Rechtswegverweigerung

Der Kollege Rolf Jürgen Franke hat auf seinem Blog Lichtenrader Notizen auf eine interessante Kleine Anfrage von Cornelia Seibeld (CDU) verwiesen:

„Der 31.12. kommt für die Berliner Gerichte offenbar immer wieder überraschend“

Wir haben am 21.01.2011 für einen Mandanten Klage beim Landgericht Berlin eingereicht. Der Schriftsatz endet mit den Sätzen:

Der Kläger muss davon ausgehen, dass die Beklagte keine Einwände gegen die Forderungen hat und lediglich die Zahlung verzögert, um dem Kläger zu schaden. In Vorgesprächen hat ein Beauftragter der Beklagten darauf verwiesen, dass der Vertragspartner de Klägers ruhig klagen könne, da auf einen vollstreckbaren Titel ca. zwei Jahre gewartet werden müsse.

Diesen Satz hat die Beklagte noch nicht gelesen. Denn die Klage ist ihr bisher nicht zugestellt worden. Die Eingangsregistratur des Gerichtes ist noch mit den Klagen vom Dezember beschäftigt.

Es handelt sich um ein offensichtliches Organsisationsverschulden der Justiz.
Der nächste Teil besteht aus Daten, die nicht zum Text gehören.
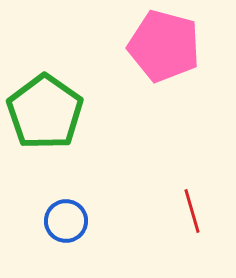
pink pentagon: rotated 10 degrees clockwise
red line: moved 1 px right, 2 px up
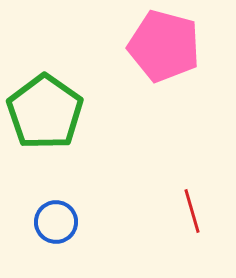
blue circle: moved 10 px left, 1 px down
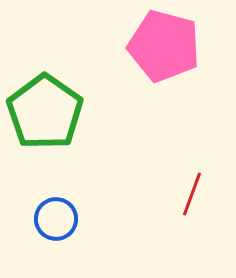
red line: moved 17 px up; rotated 36 degrees clockwise
blue circle: moved 3 px up
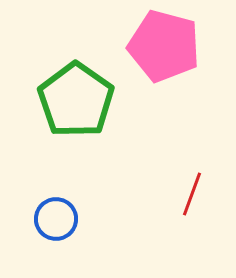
green pentagon: moved 31 px right, 12 px up
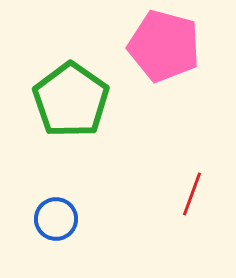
green pentagon: moved 5 px left
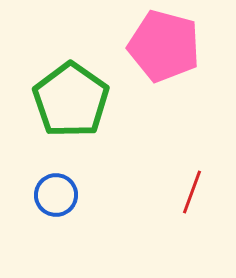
red line: moved 2 px up
blue circle: moved 24 px up
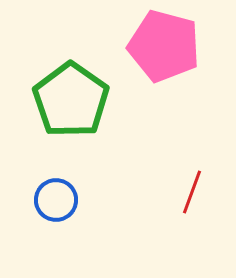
blue circle: moved 5 px down
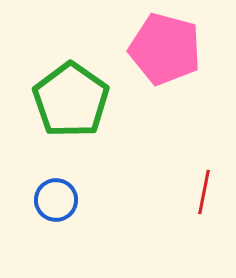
pink pentagon: moved 1 px right, 3 px down
red line: moved 12 px right; rotated 9 degrees counterclockwise
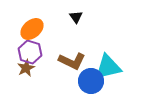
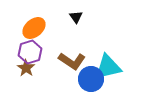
orange ellipse: moved 2 px right, 1 px up
purple hexagon: rotated 25 degrees clockwise
brown L-shape: rotated 8 degrees clockwise
brown star: rotated 12 degrees counterclockwise
blue circle: moved 2 px up
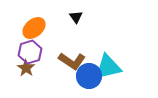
blue circle: moved 2 px left, 3 px up
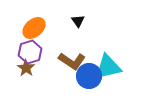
black triangle: moved 2 px right, 4 px down
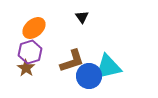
black triangle: moved 4 px right, 4 px up
brown L-shape: rotated 52 degrees counterclockwise
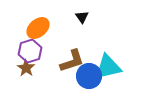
orange ellipse: moved 4 px right
purple hexagon: moved 1 px up
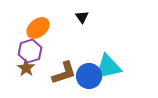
brown L-shape: moved 8 px left, 12 px down
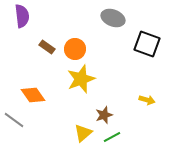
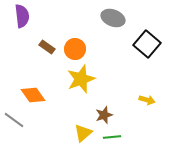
black square: rotated 20 degrees clockwise
green line: rotated 24 degrees clockwise
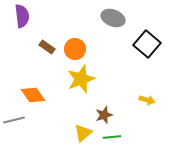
gray line: rotated 50 degrees counterclockwise
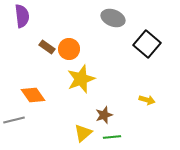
orange circle: moved 6 px left
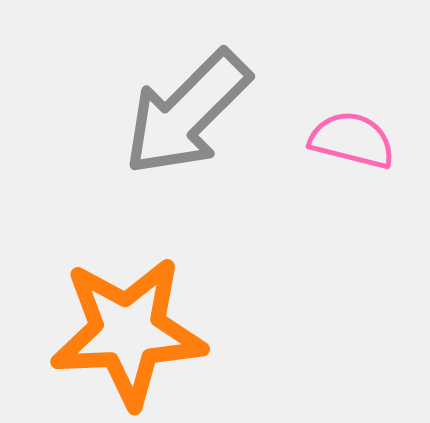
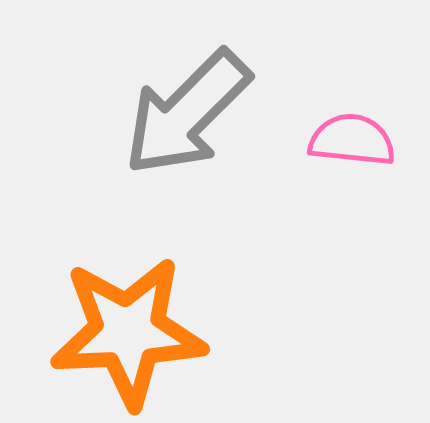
pink semicircle: rotated 8 degrees counterclockwise
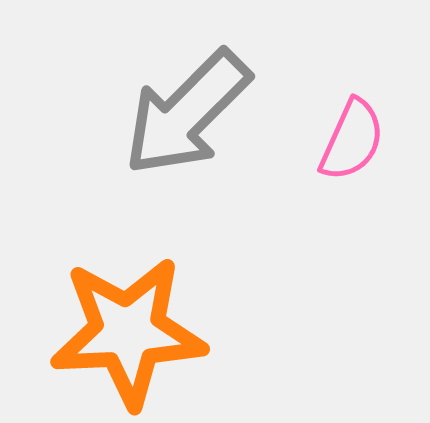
pink semicircle: rotated 108 degrees clockwise
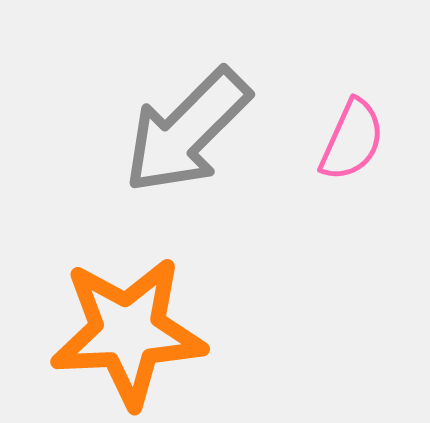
gray arrow: moved 18 px down
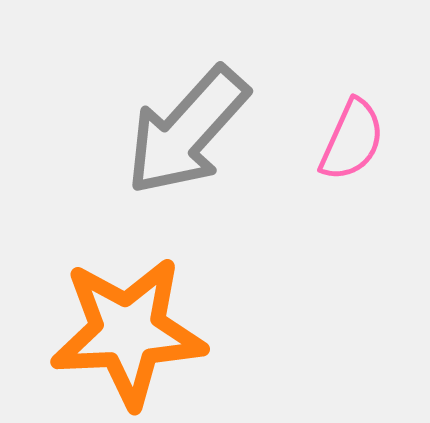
gray arrow: rotated 3 degrees counterclockwise
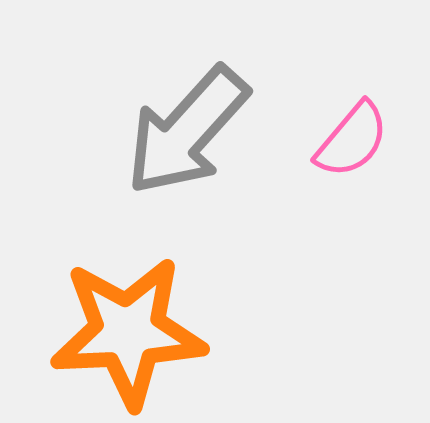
pink semicircle: rotated 16 degrees clockwise
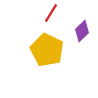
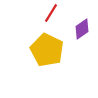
purple diamond: moved 2 px up; rotated 10 degrees clockwise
Da nach den Geschäftsverteilungsplänen, die ich für einen eklatanten Verstoß gegen das Recht auf den gesetzlichen Richter halte, nicht mehr der Name oder die Sache für die Verteilung auf die Kammern relevant ist, sondern die sogenannten Nummernkreise, kann nur eine Sache nach der anderen in das System eingepflegt werden, es können nicht mehrere Mitarbeiter gleichzeitig die Aktenzeichen vergeben.

In der Antwort der Justizsenatorin sieht das dann so aus:

2. Besteht beispielsweise eine Urlaubssperre für die betroffenen Mitarbeiter z. B. in der Eingangsregistratur?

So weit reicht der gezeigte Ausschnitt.